Write out every line of the records below as a JSON list of strings, one string per line. Skip blank lines and leave the pictures out.
Start PROVIDED MATERIAL
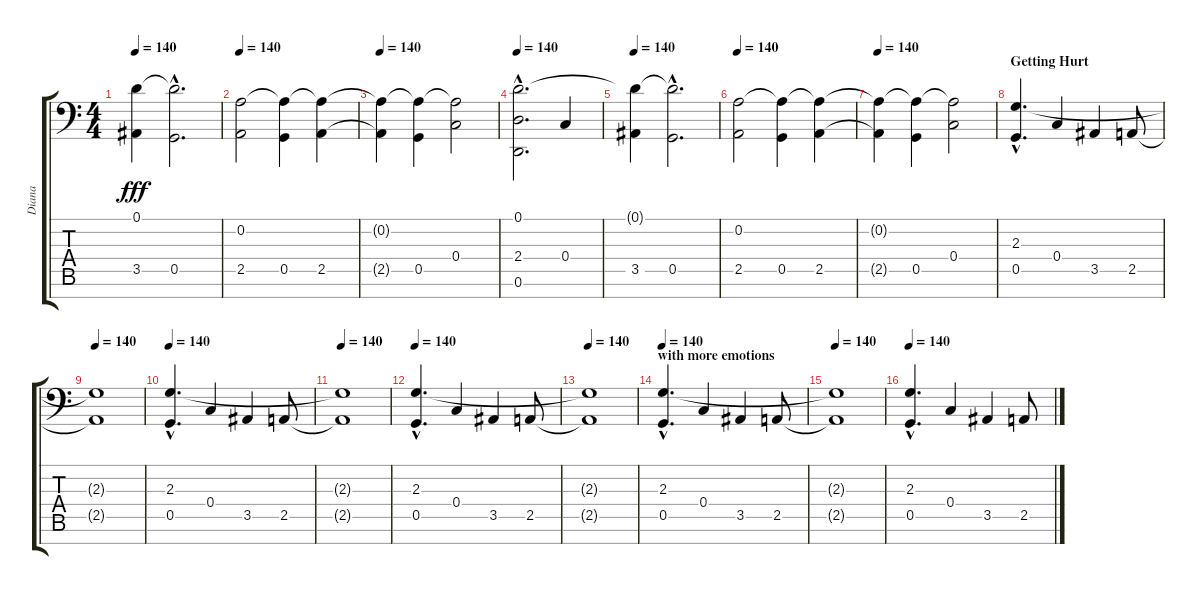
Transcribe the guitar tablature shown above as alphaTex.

\track ("Diana" "Diana") {instrument drawbarorgan}
\staff {score tabs}
\tuning (D4 A3 F3 C3 G2 D2 A1) {hide}
\ts (4 4)
\tempo 140
\clef f4
\ks c
(0.1{t} 3.5).4{dy fff} (0.1{hac t} 0.5{hac}).2{d} |
\tempo 140
(0.2 2.5).2 (0.2{t} 0.5).4 (0.2{t} 2.5).4 |
\tempo 140
(0.2{t} 2.5{t}).4 (0.2{t} 0.5).4 (0.2{t} 0.4).2 |
\tempo 140
(0.1{hac} 2.4{hac} 0.6{hac}).2{d} 0.4.4 |
\tempo 140
(0.1{t} 3.5).4 (0.1{hac t} 0.5{hac}).2{d} |
\tempo 140
(0.2 2.5).2 (0.2{t} 0.5).4 (0.2{t} 2.5).4 |
\tempo 140
(0.2{t} 2.5{t}).4 (0.2{t} 0.5).4 (0.2{t} 0.4).2 |
\section ("" "Getting Hurt")
(2.3{hac} 0.5{hac}).4{d} 0.4.4 3.5.4 2.5.8 |
\tempo 140
(2.3{t} 2.5{t}).1 |
\tempo 140
(2.3{hac} 0.5{hac}).4{d} 0.4.4 3.5.4 2.5.8 |
\tempo 140
(2.3{t} 2.5{t}).1 |
\tempo 140
(2.3{hac} 0.5{hac}).4{d} 0.4.4 3.5.4 2.5.8 |
\tempo 140
(2.3{t} 2.5{t}).1 |
\section ("" "with more emotions")
\tempo 140
(2.3{hac} 0.5{hac}).4{d} 0.4.4 3.5.4 2.5.8 |
\tempo 140
(2.3{t} 2.5{t}).1 |
\tempo 140
(2.3{hac} 0.5{hac}).4{d} 0.4.4 3.5.4 2.5.8
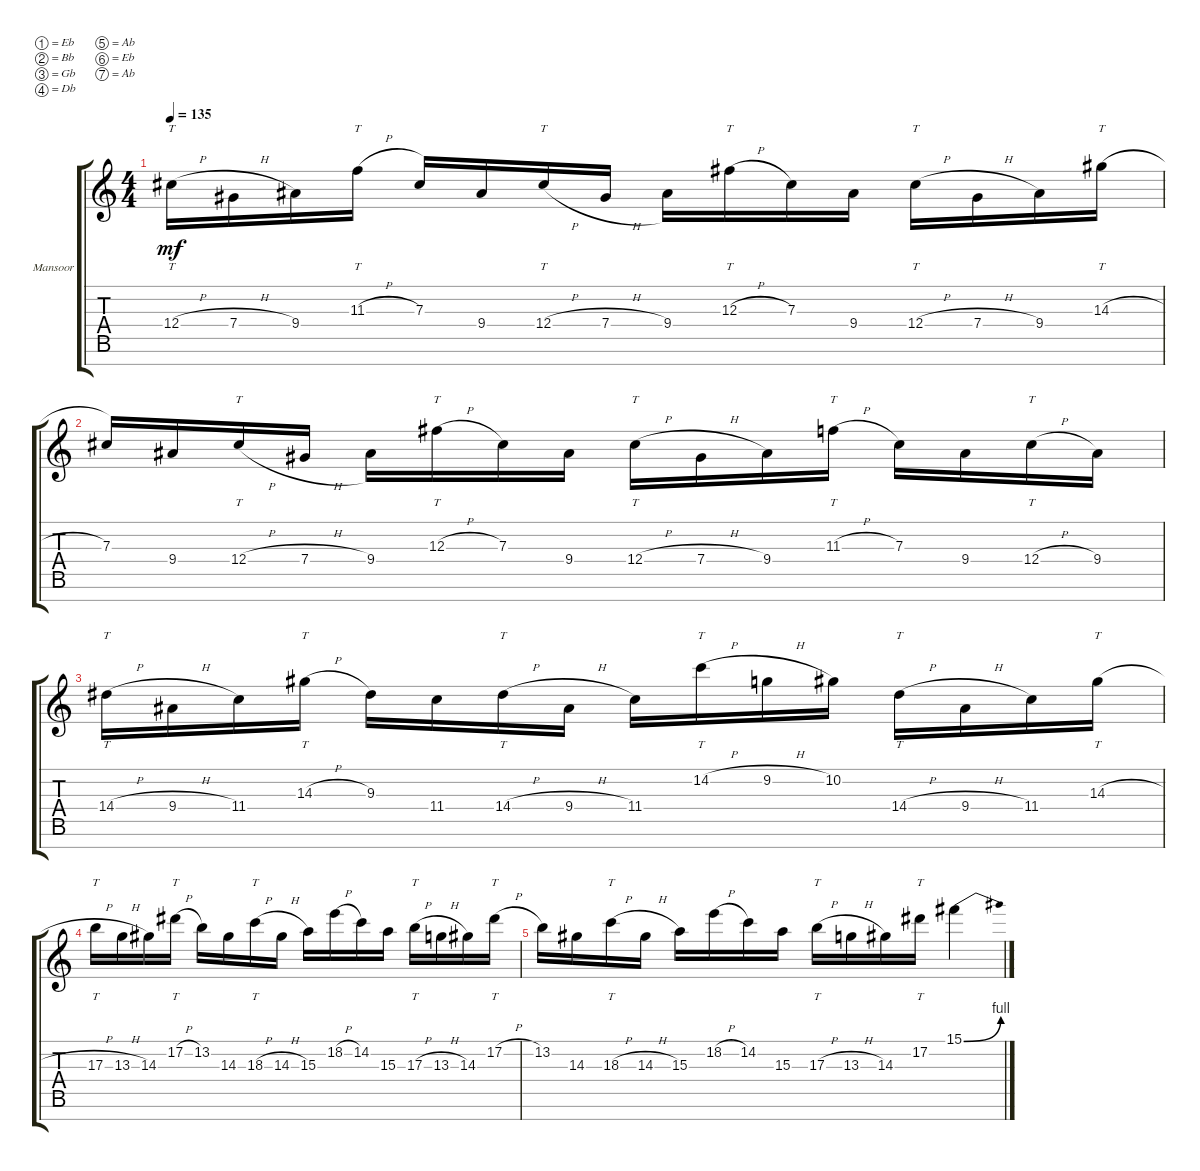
End PROVIDED MATERIAL
**SOLUTION FOR THIS EXERCISE**
[
  "Transcribe the guitar tablature shown above as alphaTex.",
  "\\track (\"Diana\" \"Diana\") {instrument drawbarorgan}",
  "\\staff {score tabs}",
  "\\tuning (D4 A3 F3 C3 G2 D2 A1) {hide}",
  "\\ts (4 4)",
  "\\tempo 140",
  "\\clef f4",
  "\\ks c",
  "(0.1{t} 3.5).4{dy fff} (0.1{hac t} 0.5{hac}).2{d} |",
  "\\tempo 140",
  "(0.2 2.5).2 (0.2{t} 0.5).4 (0.2{t} 2.5).4 |",
  "\\tempo 140",
  "(0.2{t} 2.5{t}).4 (0.2{t} 0.5).4 (0.2{t} 0.4).2 |",
  "\\tempo 140",
  "(0.1{hac} 2.4{hac} 0.6{hac}).2{d} 0.4.4 |",
  "\\tempo 140",
  "(0.1{t} 3.5).4 (0.1{hac t} 0.5{hac}).2{d} |",
  "\\tempo 140",
  "(0.2 2.5).2 (0.2{t} 0.5).4 (0.2{t} 2.5).4 |",
  "\\tempo 140",
  "(0.2{t} 2.5{t}).4 (0.2{t} 0.5).4 (0.2{t} 0.4).2 |",
  "\\section (\"\" \"Getting Hurt\")",
  "(2.3{hac} 0.5{hac}).4{d} 0.4.4 3.5.4 2.5.8 |",
  "\\tempo 140",
  "(2.3{t} 2.5{t}).1 |",
  "\\tempo 140",
  "(2.3{hac} 0.5{hac}).4{d} 0.4.4 3.5.4 2.5.8 |",
  "\\tempo 140",
  "(2.3{t} 2.5{t}).1 |",
  "\\tempo 140",
  "(2.3{hac} 0.5{hac}).4{d} 0.4.4 3.5.4 2.5.8 |",
  "\\tempo 140",
  "(2.3{t} 2.5{t}).1 |",
  "\\section (\"\" \"with more emotions\")",
  "\\tempo 140",
  "(2.3{hac} 0.5{hac}).4{d} 0.4.4 3.5.4 2.5.8 |",
  "\\tempo 140",
  "(2.3{t} 2.5{t}).1 |",
  "\\tempo 140",
  "(2.3{hac} 0.5{hac}).4{d} 0.4.4 3.5.4 2.5.8"
]